A term conversion rider in life insurance is a feature that gives you the option to convert a term life policy into a permanent life policy without new medical underwriting. Some term life policies automatically include a conversion option. Others require you to pay extra for this life insurance rider, and some policies may not offer it at all.

Term life insurance covers you for only a specific period of time, usually between 10 and 30 years. If you outlive the policy’s term, your coverage expires. Permanent life policies like whole life insurance often provide lifelong coverage, extending to a maximum age such as 100 or 121. But these types of policies are usually far more expensive than term life insurance because in addition to permanent insurance, they have a savings component called cash value.

A term conversion rider lets you lock in the ability to buy permanent coverage in the future, while allowing you to pay lower term life premium rates. You may want to secure the option to obtain permanent life insurance in case your health or financial obligations change. Or perhaps you can only afford term insurance now, but you’re hoping you’ll make more money and will be able to buy permanent life insurance later.

How much does it cost to convert a term policy?

Usually there’s no fee for converting your term policy to a permanent one, but you can expect your premiums to increase significantly. Since a term conversion rider doesn’t require new underwriting or a life insurance medical exam, your health status won’t affect your premiums. Your age will be a factor in how much you pay, though.

You may have a limited window for converting your policy. For example, some policies require you to exercise your conversion option before you turn 65, at least 18 months before the end of the policy, or in the first five or 10 years of your policy’s term. With other policies, the conversion provision remains in force until the policy expires.

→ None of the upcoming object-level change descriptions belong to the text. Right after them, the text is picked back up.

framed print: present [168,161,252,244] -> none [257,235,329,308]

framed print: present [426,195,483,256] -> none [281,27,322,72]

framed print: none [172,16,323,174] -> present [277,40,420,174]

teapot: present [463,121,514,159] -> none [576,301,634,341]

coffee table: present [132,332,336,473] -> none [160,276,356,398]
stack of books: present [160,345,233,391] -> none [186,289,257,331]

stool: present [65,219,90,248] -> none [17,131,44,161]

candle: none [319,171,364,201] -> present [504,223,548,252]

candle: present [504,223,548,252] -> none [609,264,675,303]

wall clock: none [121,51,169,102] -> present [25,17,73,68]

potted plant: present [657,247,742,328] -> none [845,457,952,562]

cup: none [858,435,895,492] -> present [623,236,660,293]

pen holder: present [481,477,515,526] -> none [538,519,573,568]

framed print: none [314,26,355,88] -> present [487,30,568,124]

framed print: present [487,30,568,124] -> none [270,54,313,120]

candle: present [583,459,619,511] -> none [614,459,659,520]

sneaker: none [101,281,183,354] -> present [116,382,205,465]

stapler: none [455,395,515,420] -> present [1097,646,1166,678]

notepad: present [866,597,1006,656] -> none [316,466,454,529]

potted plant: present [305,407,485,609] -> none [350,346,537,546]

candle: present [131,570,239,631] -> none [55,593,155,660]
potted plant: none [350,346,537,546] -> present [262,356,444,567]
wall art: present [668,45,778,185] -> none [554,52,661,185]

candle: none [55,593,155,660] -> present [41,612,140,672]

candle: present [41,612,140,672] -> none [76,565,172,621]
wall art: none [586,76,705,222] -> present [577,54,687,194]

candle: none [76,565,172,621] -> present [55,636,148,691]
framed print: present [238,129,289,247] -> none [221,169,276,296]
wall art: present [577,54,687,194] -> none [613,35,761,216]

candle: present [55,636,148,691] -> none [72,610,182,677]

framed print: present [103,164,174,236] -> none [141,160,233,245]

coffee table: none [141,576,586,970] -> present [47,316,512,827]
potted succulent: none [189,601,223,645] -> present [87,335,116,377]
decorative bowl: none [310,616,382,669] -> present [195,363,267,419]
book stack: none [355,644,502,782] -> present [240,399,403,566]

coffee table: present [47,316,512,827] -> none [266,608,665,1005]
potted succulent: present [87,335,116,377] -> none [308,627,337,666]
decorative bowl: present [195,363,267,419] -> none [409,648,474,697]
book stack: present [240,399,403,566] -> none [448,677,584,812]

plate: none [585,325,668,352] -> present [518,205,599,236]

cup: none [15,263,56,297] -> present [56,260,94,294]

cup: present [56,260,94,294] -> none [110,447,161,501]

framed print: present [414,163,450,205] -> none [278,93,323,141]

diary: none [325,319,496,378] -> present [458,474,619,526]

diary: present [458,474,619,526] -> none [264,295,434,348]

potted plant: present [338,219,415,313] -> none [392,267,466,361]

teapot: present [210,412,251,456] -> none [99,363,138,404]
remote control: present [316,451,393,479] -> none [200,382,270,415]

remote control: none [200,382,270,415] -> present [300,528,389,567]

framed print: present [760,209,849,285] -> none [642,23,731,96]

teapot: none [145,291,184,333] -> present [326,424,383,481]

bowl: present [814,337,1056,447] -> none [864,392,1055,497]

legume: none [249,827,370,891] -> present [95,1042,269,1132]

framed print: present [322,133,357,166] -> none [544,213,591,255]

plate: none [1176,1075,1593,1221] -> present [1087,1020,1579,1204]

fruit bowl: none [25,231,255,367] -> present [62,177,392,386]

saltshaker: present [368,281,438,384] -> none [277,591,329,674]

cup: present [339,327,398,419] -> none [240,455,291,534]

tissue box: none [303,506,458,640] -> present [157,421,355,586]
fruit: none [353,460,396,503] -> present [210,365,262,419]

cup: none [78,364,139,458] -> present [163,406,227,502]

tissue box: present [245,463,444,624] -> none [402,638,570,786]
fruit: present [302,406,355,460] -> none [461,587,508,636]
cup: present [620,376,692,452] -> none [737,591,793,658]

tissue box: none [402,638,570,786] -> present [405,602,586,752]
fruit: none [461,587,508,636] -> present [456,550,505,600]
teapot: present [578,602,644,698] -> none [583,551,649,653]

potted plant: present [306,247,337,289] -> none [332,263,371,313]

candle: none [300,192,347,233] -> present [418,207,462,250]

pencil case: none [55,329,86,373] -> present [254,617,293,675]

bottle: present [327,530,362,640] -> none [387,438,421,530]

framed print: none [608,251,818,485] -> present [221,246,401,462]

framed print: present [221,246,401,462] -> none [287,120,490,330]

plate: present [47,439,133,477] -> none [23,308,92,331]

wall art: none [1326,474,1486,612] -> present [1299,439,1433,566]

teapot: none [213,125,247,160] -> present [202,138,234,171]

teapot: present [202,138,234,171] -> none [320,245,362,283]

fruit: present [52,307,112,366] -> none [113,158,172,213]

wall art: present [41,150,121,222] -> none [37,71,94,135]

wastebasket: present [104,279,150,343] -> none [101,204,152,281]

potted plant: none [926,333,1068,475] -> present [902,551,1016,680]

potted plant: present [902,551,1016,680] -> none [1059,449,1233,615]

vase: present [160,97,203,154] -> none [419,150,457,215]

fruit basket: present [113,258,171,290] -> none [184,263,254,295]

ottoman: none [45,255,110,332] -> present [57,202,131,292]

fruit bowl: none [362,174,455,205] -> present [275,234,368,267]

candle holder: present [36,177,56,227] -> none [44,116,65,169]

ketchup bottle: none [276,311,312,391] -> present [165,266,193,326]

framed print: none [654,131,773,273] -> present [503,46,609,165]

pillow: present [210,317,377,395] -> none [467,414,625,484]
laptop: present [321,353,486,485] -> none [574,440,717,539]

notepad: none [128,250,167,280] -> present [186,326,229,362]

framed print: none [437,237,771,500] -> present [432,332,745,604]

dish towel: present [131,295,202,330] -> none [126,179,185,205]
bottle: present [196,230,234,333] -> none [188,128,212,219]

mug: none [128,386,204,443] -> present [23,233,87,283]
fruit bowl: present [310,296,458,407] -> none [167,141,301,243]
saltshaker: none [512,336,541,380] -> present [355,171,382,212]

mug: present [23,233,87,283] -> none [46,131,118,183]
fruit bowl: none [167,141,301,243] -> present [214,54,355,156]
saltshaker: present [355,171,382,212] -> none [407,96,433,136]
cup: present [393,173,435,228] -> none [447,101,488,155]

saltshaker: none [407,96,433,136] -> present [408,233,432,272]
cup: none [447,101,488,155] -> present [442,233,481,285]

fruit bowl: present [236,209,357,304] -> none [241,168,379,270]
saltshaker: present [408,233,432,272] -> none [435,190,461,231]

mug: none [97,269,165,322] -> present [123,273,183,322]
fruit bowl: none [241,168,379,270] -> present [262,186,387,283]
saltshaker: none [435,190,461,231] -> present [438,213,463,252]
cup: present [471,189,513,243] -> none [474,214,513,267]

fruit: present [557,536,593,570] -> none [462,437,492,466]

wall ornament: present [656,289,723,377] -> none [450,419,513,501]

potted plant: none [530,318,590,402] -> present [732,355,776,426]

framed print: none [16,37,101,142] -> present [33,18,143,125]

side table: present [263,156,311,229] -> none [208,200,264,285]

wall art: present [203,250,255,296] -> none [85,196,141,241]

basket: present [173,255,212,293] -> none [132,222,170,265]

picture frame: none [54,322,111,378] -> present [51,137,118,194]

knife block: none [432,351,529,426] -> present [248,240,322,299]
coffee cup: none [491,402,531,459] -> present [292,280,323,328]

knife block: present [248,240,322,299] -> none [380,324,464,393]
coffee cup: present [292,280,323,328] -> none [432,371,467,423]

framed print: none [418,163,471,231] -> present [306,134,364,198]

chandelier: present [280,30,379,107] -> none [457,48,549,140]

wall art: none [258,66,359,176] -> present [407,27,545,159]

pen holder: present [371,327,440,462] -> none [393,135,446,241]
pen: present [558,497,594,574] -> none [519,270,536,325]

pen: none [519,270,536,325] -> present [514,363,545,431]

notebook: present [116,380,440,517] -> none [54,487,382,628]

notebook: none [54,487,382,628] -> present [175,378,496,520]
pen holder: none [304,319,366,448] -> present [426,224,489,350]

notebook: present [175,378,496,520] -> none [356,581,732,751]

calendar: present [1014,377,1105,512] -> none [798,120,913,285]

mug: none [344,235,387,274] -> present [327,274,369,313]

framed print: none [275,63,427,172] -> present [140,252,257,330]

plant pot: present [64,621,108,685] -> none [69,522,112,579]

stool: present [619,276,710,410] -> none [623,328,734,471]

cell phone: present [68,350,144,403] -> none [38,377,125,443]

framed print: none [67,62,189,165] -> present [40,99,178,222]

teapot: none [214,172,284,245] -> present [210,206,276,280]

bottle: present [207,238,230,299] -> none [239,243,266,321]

Many insurers allow for a partial conversion, which leaves you with two separate policies: your remaining term policy (with a lower life insurance face value) and your new permanent policy.

Be aware that when you convert, you typically can’t choose from all the permanent policies an insurer may offer. You’ll probably have only one conversion option, and it may not be the right policy for you. It’s a good idea to check out other permanent life insurance options on the marketplace, especially if you’re in good health.

A term conversion rider can give you additional flexibility in case you need to purchase permanent coverage in the future. If you’re interested in a policy that includes this rider, consult with a life insurance agent or broker.